Can something positive come from the spotlight currently shining on child sexual abuse? Dickey says the answer is yes. From the Daily News:
The revelations come during a year when cases of sexual abuse have dominated the sports landscape with molestation scandals at Penn State and Syracuse. Dickey said that those events have helped make it easier to come forward.
“I think it has done a lot,” he said. “Thankfully, I think it has done a lot. I hope sexual abuse is never looked at in the same way, as far as something that is taboo to talk about, or something that is tough to discuss.”
Dickey's book is excerpted in the April 2 issue of Sports Illustrated, which is currently on newsstands.
3 comments:
I am the product of physical and mental abuse. I am middle aged and believe you me..IT NEVER LEAVES..It is deep down and scarred. I probably would have committed suicide if I had been sexually abused. The mental and physical is bad enough and the demons torture me especially the mental abuse part.. I dont understand how someone can be allowed to live that sexually abuses children.
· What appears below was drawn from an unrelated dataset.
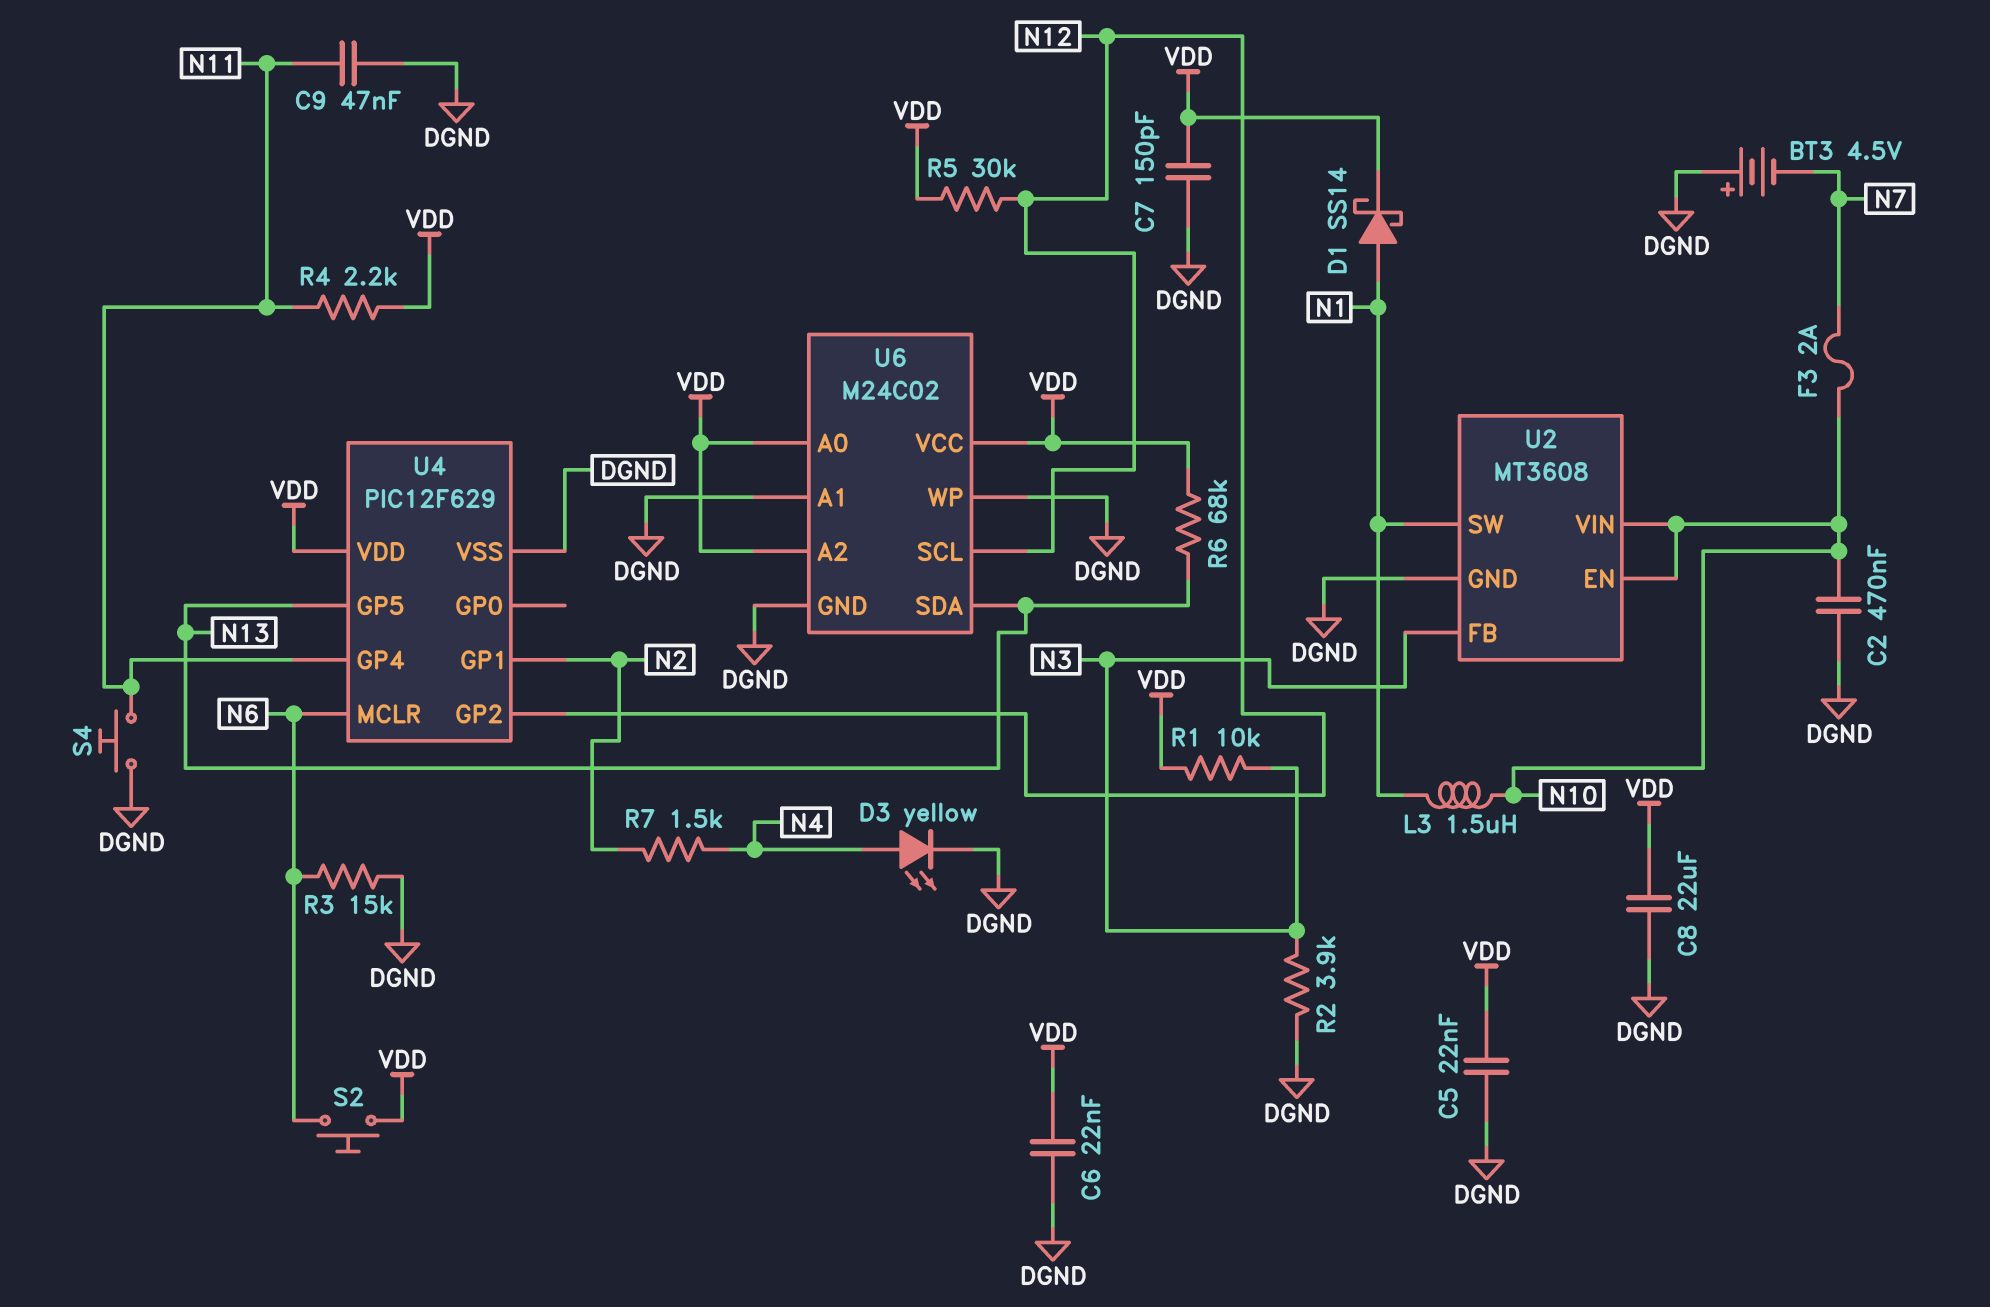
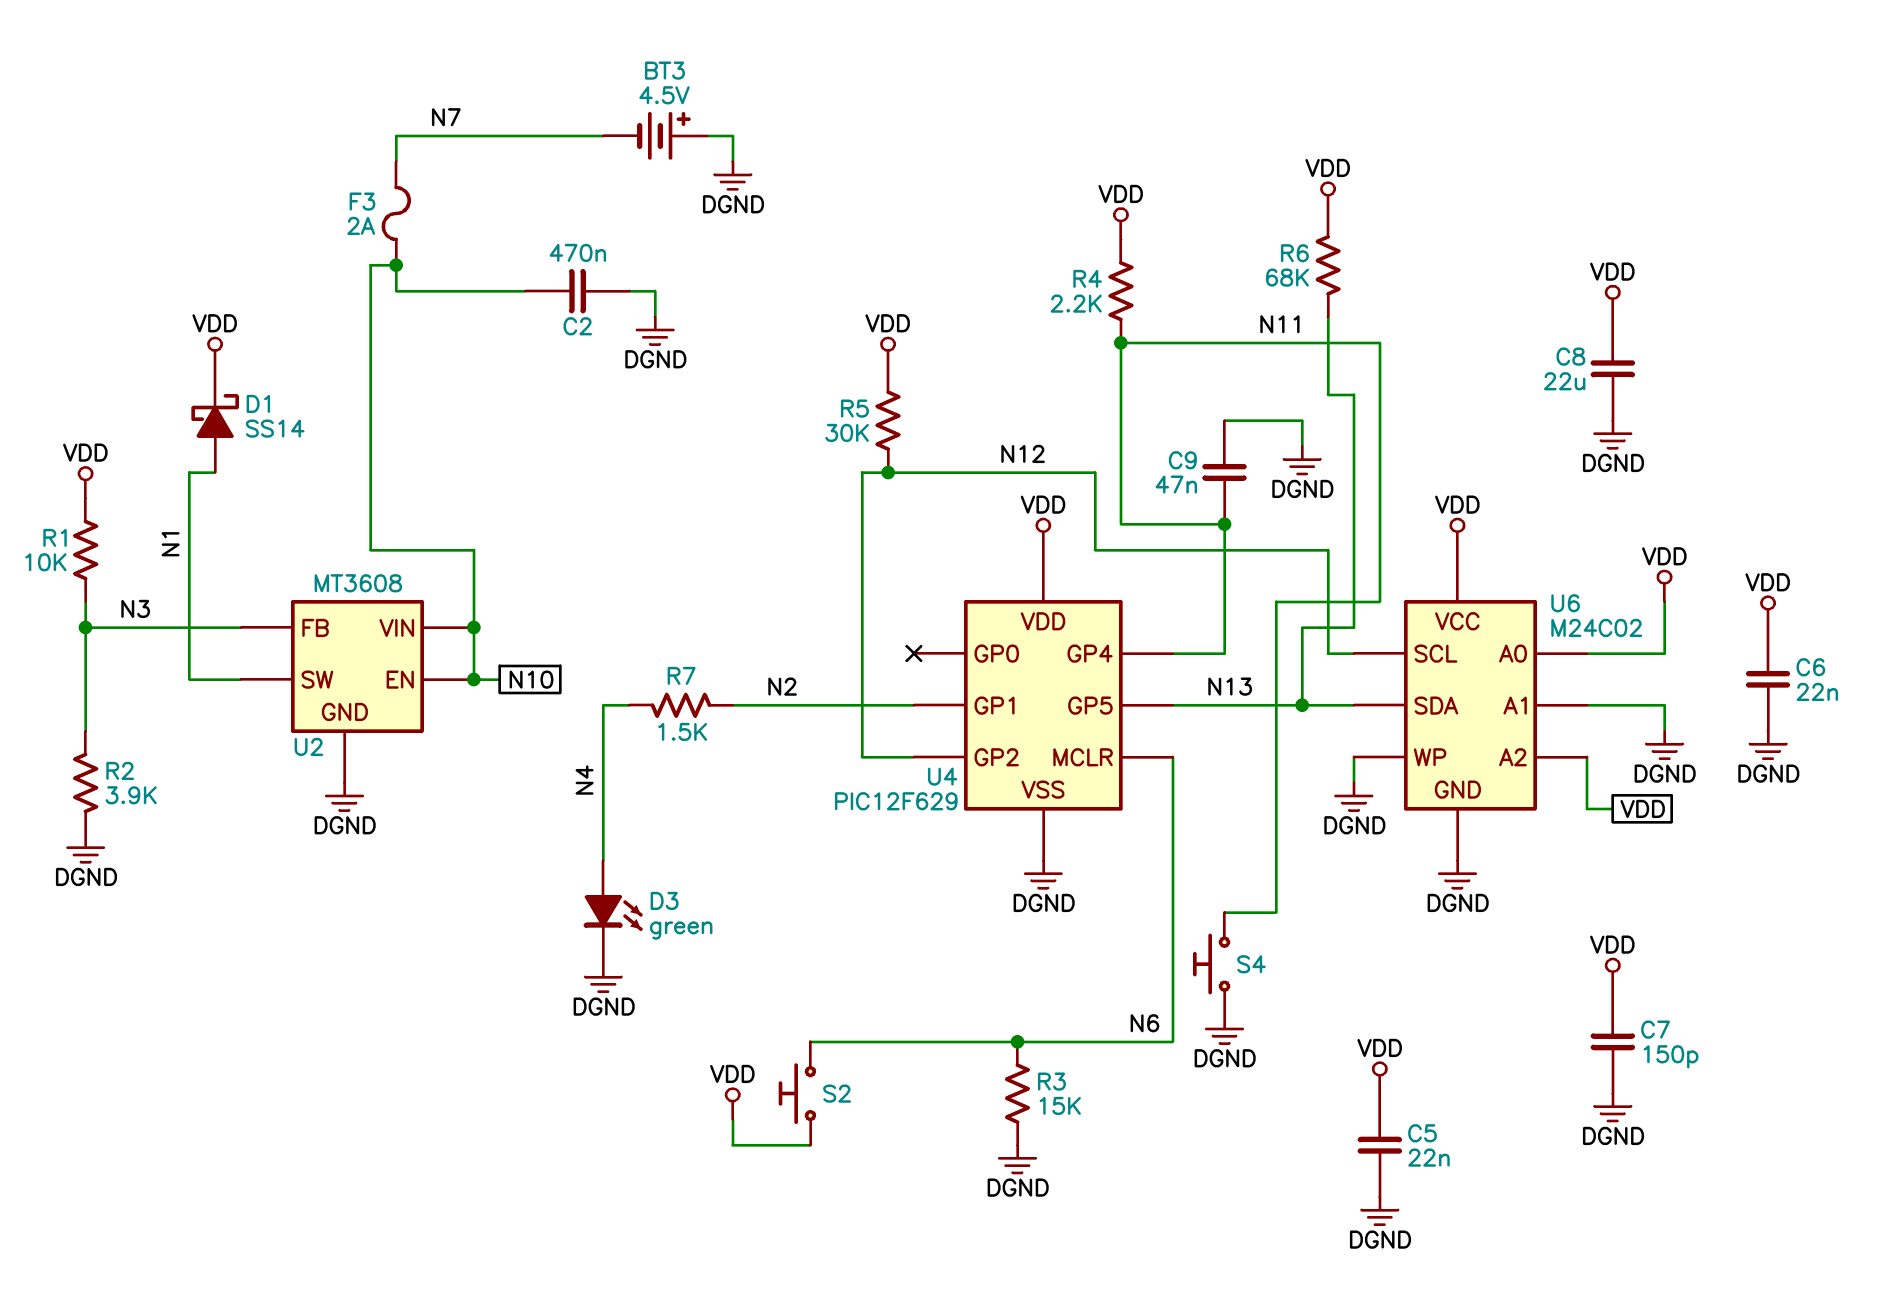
D3: LED yellow (A N4, K DGND) -> LED green (A N4, K DGND)
L3: 1.5uH (N1, N10) -> none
That should be automatic death penalty and NO APPEALS.x
I don't understand why you focus so strongly on the fact that a subset of the children being abused are boys. Girls are abused, too. What's of primary concern is that abuse of children is entirely too common, not what the breakdown is between boy victims and girl victims.
Anon at 9:25:
You raise an important point, and I certainly don't mean to downplay the sexual abuse of girls; it might be even more pervasive than the abuse of boys, and it clearly is every bit as important. My focus on boys has been simply because they have been the victims in many of the national cases that have become known since the arrest of Jerry Sandusky. And of course, the Sandusky case involved boys. I have written extensively about the Dan Acker Jr. case here in Shelby County, Alabama, which apparently involves roughly 20 victims who were all girls. All of the other cases that I've become aware of over the past 5-6 months have involved boys--and that's why my coverage has skewed in that direction. But that is not to minimize the abuse of girls. I suspect the Acker case, when it goes to trial, will shine a major spotlight on that problem. And I will be on the lookout for other such cases. The sexual abuse of children, across the board, apparently is a much bigger problem than many of us ever dreamed.